- SOURCE PASSAGE -
US - The Tyson plant, that shut down from a fire in mid-August, was scheduled to reopen its doors and begin accepting cattle the first week of December. This plant will likely take time to reach full capacity, according to Steiner Consulting Group, DLR Division, Inc.

Labor has been a source of constraint for many of the new hog plants that opened over the last two years, but press releases have stated that Tyson continued to pay workers during the shutdown. This would imply minimal downtime related to training and workforce issues.

Still, the question remains how quickly will this plant will return to full capacity at a location that once held 6 percent of US slaughter capacity. Actual slaughter data has only been released through the last week of November, but estimated slaughter is released through 17 December 2019.

Saturday kill levels have provided a pressure relief valve for packers to slaughter additional steers and heifers after the Tyson plant fire. Estimates that are coming in after November are showing notable decreases to Saturday kill. The Saturday after Thanksgiving gave way to high volumes as expected during a holiday week.

The latest Saturday estimate of 14 December 2019 showed an estimate of only 54,000 head. That number is the smallest Saturday kill since the week of the Tyson fire of 46,553 head. Actual slaughter data will provide more accurate figures but the estimates point toward space slowly opening in packing capacity.

Cattle slaughter estimates have maintained that cattle slaughter is still above a year ago, but at least some of that is attributed to higher cow kill, which is not related to the Tyson plant reopening. Actual slaughter numbers for steers and heifers will be released for the first week of December later on today, which could still be too early to see those plant impacts.

Fed cattle prices imply packer demand has been strong and in the 5 area have climbed for 13 straight weeks., and topped $119.17 per cwt for all grades in last week’s weighted average price.

Early trades made this week show that by the weekend we could be looking at another week-over-week gain in cash prices. However, it would be overly simplistic to view this as all due to Tyson reopening, especially without concrete data on how many cattle have been received at that location.

Other moving parts in the short term include the December futures contract selling at a premium to current fed cattle cash prices– the December futures contract closed above $122 per cwt yesterday. Taking into account the cost of delivery, this could provide some upward movement on cash prices but likely not much.

Cash moving within the neighborhood of $2 per cwt of the December futures contract is not likely to trigger additional deliveries. The February contract, too, is looking very attractive to roll hedged positions and could delay marketings another 30 days.

Choice boxed beef prices have fallen off sharply this week, declining nearly $4 per cwt from Monday to Wednesday. This weaker price profile is following a week of very strong volume and could be indicative of retailers buying earlier in the month in preparation for two holiday weeks (Christmas and New year’s). Having two holidays in the middle of weeks will likely affect cattle buying also this week as they are preparing for processing in two short weeks in a row as well.

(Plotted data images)

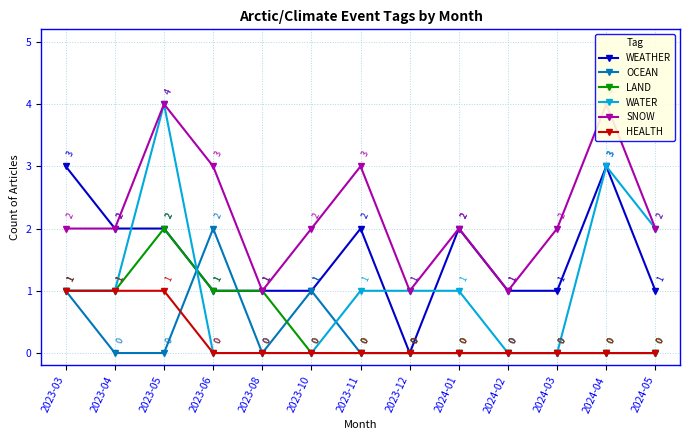

Reading right to left, what are all the values shown in this chart?

WEATHER: 1	3	1	1	2	0	2	1	1	1	2	2	3
OCEAN: 0	0	0	0	0	0	0	1	0	2	0	0	1
LAND: 0	0	0	0	0	0	0	0	1	1	2	1	1
WATER: 2	3	0	0	1	1	1	0	0	0	4	1	1
SNOW: 2	4	2	1	2	1	3	2	1	3	4	2	2
HEALTH: 0	0	0	0	0	0	0	0	0	0	1	1	1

- EXERCISES TO COMPLETE -
**A)** Return the cattle market report's wording from "Fed cattle prices" down to "at that location.".
**B)** According to the cattle market report, what was the estimated Saturday kill for 14 December 2019?
This material is separate from the cattle market report.

- RESPONSES IN ORDER -
**A)**
Fed cattle prices imply packer demand has been strong and in the 5 area have climbed for 13 straight weeks., and topped $119.17 per cwt for all grades in last week’s weighted average price.

Early trades made this week show that by the weekend we could be looking at another week-over-week gain in cash prices. However, it would be overly simplistic to view this as all due to Tyson reopening, especially without concrete data on how many cattle have been received at that location.

**B)** 54,000 head